Data Science in a Business Context
What you'll learn
- Guide development of a Data Science project in a value-oriented way
- Learn a framework to tackle Data Science problems in a business context
- Define main characteristics of effective, value-oriented Data Scientist
- Link standard machine learning metrics to business metrics and strategic KPIs
- Become aware of current trends in the Data Science industry
Requirements
- For the first two Sections (Section 2 and 3) no requirements! Just desire of becoming a more effective Data Scientist
- Python and standard data analysis and data science libraries (pandas, numpy, scikit-learn)
- Basic maths and stats
- Familiarity of data science fundamentals (train/test, cross validation, linear regression, decision trees)
Description
Welcome to the Data Science in a Business Context course!
Becoming an accomplished and successful Data Scientist today not only requires one to sharpen their technical skills, but also—and more importantly—to be able to respond to a business' needs in an effective, value-generating way. Being able to extract value from a Machine Learning model is generally what differentiates Data Science from other sciences. Yet Data Scientists focus too little on this point, often adopting an academic, machine learning-oriented approach to solving problems in their daily life. This often results in underperforming Data Science teams, non-captured or belatedly-captured value for the companies they work for, and slow career progression for Data Scientists themselves.
In this course I will teach you how to maximise value generation of your Data Science models. I will introduce a few core principles that an effective and productive Data Scientist should keep in mind to perform their job in a value-oriented way, and based on those principle, I will introduce a framework that you can apply in your everyday life when solving Data Science problems in a business context.

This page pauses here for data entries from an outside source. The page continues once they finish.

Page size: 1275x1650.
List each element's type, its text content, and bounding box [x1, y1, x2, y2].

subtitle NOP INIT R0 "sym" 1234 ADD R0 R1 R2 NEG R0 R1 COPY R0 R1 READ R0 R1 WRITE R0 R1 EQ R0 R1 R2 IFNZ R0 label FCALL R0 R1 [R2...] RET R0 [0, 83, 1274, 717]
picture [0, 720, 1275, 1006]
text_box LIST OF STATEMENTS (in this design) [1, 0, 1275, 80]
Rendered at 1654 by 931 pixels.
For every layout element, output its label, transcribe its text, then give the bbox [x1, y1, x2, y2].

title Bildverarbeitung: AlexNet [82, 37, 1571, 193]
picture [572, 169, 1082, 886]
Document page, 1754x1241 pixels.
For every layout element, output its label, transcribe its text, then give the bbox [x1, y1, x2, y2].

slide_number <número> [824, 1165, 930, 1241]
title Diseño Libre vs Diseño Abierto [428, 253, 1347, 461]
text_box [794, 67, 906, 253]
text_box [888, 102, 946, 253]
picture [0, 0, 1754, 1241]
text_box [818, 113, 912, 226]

I will finally show you a case study example to demonstrate how the framework works in practice.
What you will learn
After the course you will be able to:
Understand the current stage of the Data Science field and Data Scientist job
Define the characteristics of an effective Data Scientist in a business context
Apply a framework to guide the development of a Data Science project in a business- and value-oriented way
Derive a link between a machine learning metric and a business metric
Increase your productivity and value generation as a Data Scientist
Who is this course for
Junior and less experienced Data Scientists will quickly learn how to perform their job in a business context, making the impact with the industry world much smoother, and dramatically increasing their probability of success and their productivity
Aspiring Data Scientist will understand what is needed from a Data Scientist in a business context, which will prepare them much better to the next interviews
Mid-Senior and Senior Data Scientists will learn to adopt a new perspective during the development phase, which can radically improve their productivity level
Data Science Mangers can find inspiration and material to have their teams work in a uniform way
Requirements
Section 1, 2, 3: no requirements! Just your desire of becoming a better, more performing Data Scientist
Section 4, 5: basic familiarity with Python, Jupyter notebooks and simple Machine Learning concepts (Linear Regression, Decision Trees, train/test split, cross validation)
Who this course is for:
- Junior/Mid-Senior Data Scientists
- Wannabe Data Scientists with a basic knowledge of Data Science
- More Senior Data Scientist and Data Science Managers, looking for working frameworks for their teams
Instructor
Manuel is a Senior Data Scientist, with a Theoretical Physics background.
He studied Physics in Rome and later got his PhD at University of York, United Kingdom. His academic activity was recognised with two prestigious prizes:
- The 2019 Sam Edwards PhD Prize, from the Institute of Physics, for the best PhD Condensed Matter Physics Thesis in the United Kingdom and Ireland
- The 2019 K M Stott Prize, from the University of York, for the best Physics PhD Thesis
He also obtained an MBA essentials certificate from the London School of Economics and Political Science.
He is fascinated with Science, but thinks there is still a gap to bridge between Science and the so-called "real-world". In his opinion, Data Science is a powerful mean to have our society adopt a more scientific mindset, which he is confident it will bring enormous benefits to it.